Riportiamo l'articolo di Fiamma Nirenstein pubblicato su La Stampa venerdì 22 agosto 2003.
Dunque la «hudna» sembrerebbe finita, anche se potrebbe essersi conclusa la hudna ma non la Road Map. E sembra che questo non riguardi solo il conflitto israelo-palestinese, ma anche il mondo intero, devastato da attentati suicidi. Increduli e orrificati dal tributo di sangue che il terrorismo in poche ore ha richiesto a innocenti, donne, bambini, sia a Baghdad sia a Gerusalemme, giornalisti e politici si chiedono come mai la sede dell'Onu sia diventata un obiettivo da distruggere, e danno invece per scontate le ragioni per cui Hamas in piena hudna sia andata a fare strage di ebrei sull'autobus a Gerusalemme. Questo approccio contiene due errori: il primo è quello di ritenere che l'attacco all'Onu sia frutto della guerra Usa-Iraq. Come se gli Usa avessero scoperchiato un vaso di Pandora che una volta aperto sparge fumi letali anche sull'Onu decisa ormai a partecipare alla ricostruzione, in supporto alla politica statunitense.
La realta' è che nessun vaso di Pandora è stato aperto: lo era di già e da tempo. L'Iraq, come altri Stati canaglia, era un appoggio essenziale, un rifugio, un finanziatore del terrorismo internazionale. Lo stesso terrorismo che vediamo affacciarsi da ben prima della guerra ai quattro angoli del mondo con violenza identica a quella cui abbiamo assistito a Baghdad. Kashmir, Iran, Sudan, Cecenia, Nord Africa, Kenya, Filippine... dopo tante mostruose esperienze dovute al terrore in cui è implicata la matrice integralista islamica, come si può ancora onestamente pensare che il terrorismo in Iraq sia una produzione purulenta della presenza americana, e non invece, come è evidente, una parte della difficile guerra al terrorismo, una continuazione di uno scontro lungo e difficile? In Iraq hanno allignato e allignano pezzi di Al Qaeda, di Hamas, di Hezbollah; i Paesi finanziatori del terrore, come Siria e Iran, ritengono, come dice Bashar Assad, che l'Iraq è finalmente la palude che bloccherà il gigante americano. Insomma, come lo è il conflitto israelo-palestinese, anche il terreno iracheno è parte del campo di gioco del terrore che diventa vieppiù largo.
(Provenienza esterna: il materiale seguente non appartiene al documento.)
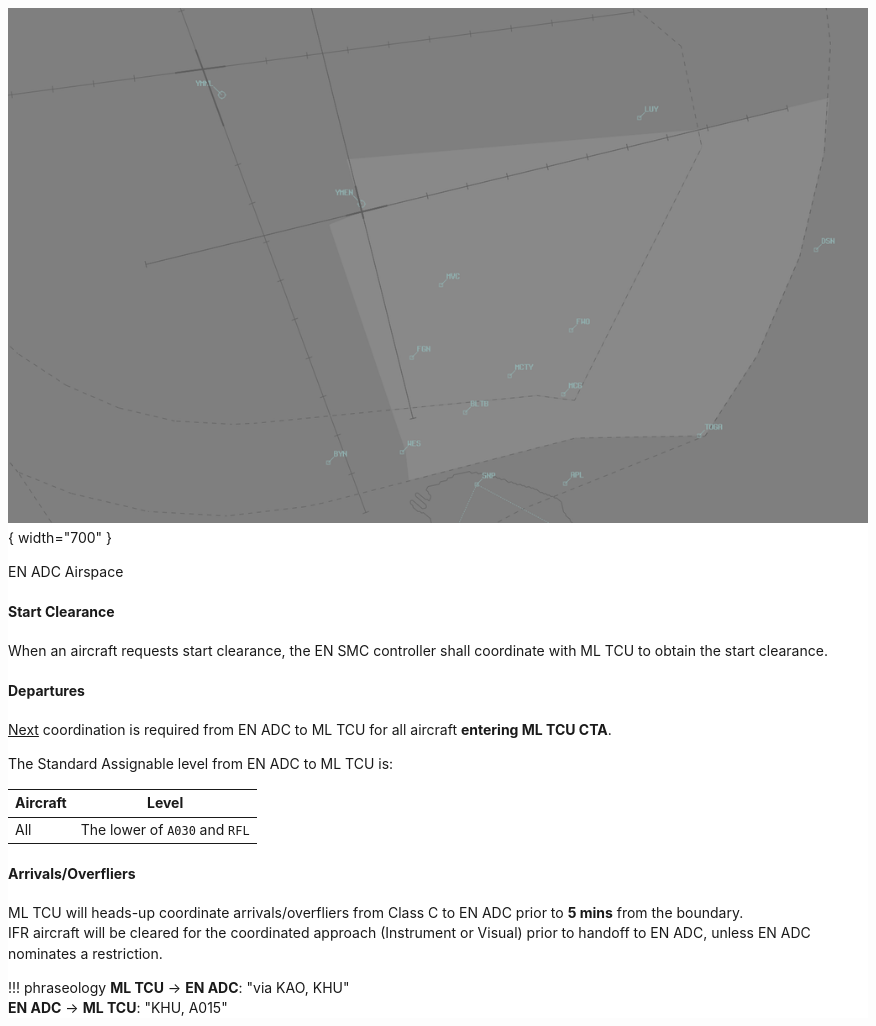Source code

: ![EN ADC Airspace](img/enadc.png){ width="700" }
  <figcaption>EN ADC Airspace</figcaption>
</figure>

#### Start Clearance
When an aircraft requests start clearance, the EN SMC controller shall coordinate with ML TCU to obtain the start clearance.

#### Departures
[Next](../controller-skills/coordination.md#next) coordination is required from EN ADC to ML TCU for all aircraft **entering ML TCU CTA**.

The Standard Assignable level from EN ADC to ML TCU is:

| Aircraft | Level |
| -------- | ----- |
| All | The lower of `A030` and `RFL` |

#### Arrivals/Overfliers
ML TCU will heads-up coordinate arrivals/overfliers from Class C to EN ADC prior to **5 mins** from the boundary.  
IFR aircraft will be cleared for the coordinated approach (Instrument or Visual) prior to handoff to EN ADC, unless EN ADC nominates a restriction.

!!! phraseology 
    <span class="hotline">**ML TCU** -> **EN ADC**</span>: "via KAO, KHU"  
    <span class="hotline">**EN ADC** -> **ML TCU**</span>: "KHU, A015"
Questa guerra ha il carattere totalitario e risoluto che gli ha impresso nel suo discorso del 1998 Bin Laden: siamo in guerra con crociati, ebrei e apostati per un califfato mondiale. Apostati significa quella parte dell'Islam che lascia entrare la modernizzazione corruttrice: come gli Stati membri dell'Onu che, nonostante siano musulmani, se la fanno con l'Occidente. L'Onu è un'accolita di apostati e corruttori crociati ed ebrei, e il mondo estremista islamico può usarlo talvolta, ma sempre gli farà guerra. A sua volta, Abu Mazen è un apostata da quando la causa palestinese è stata inquinata dal morbo acuto del terrorismo sucida a sfondo islamista di Hamas. E quindi faremmo bene a vedere la rottura della hudna (e qui appunto è il secondo errore di chi si interroga solo sull’attentato all'Onu) come parte di una determinazione terrorista che non conosce compromesso.
La Road Map però non è la stessa cosa della hudna, che rappresentava una dichiarazione unilaterale delle organizzazioni palestinesi, La Road Map è un tentativo di far giocare un ruolo importante alle forze moderate dell'Islam che pure esistono (Abu Mazen nel caso palestinese), come lo è anche il tentativo di lasciare che l'Iraq costruisca una sua democrazia. Ma questo va insieme con una lotta spietata al terrore, rampante, diffuso, ricco: uccida pure le sue hudna, noi europei e americani insieme ad Abu Mazen e al resto del mondo arabo disponibile dobbiamo mantenere viva la Road Map, ovvero la democrazia come antidoto contro il terrorismo.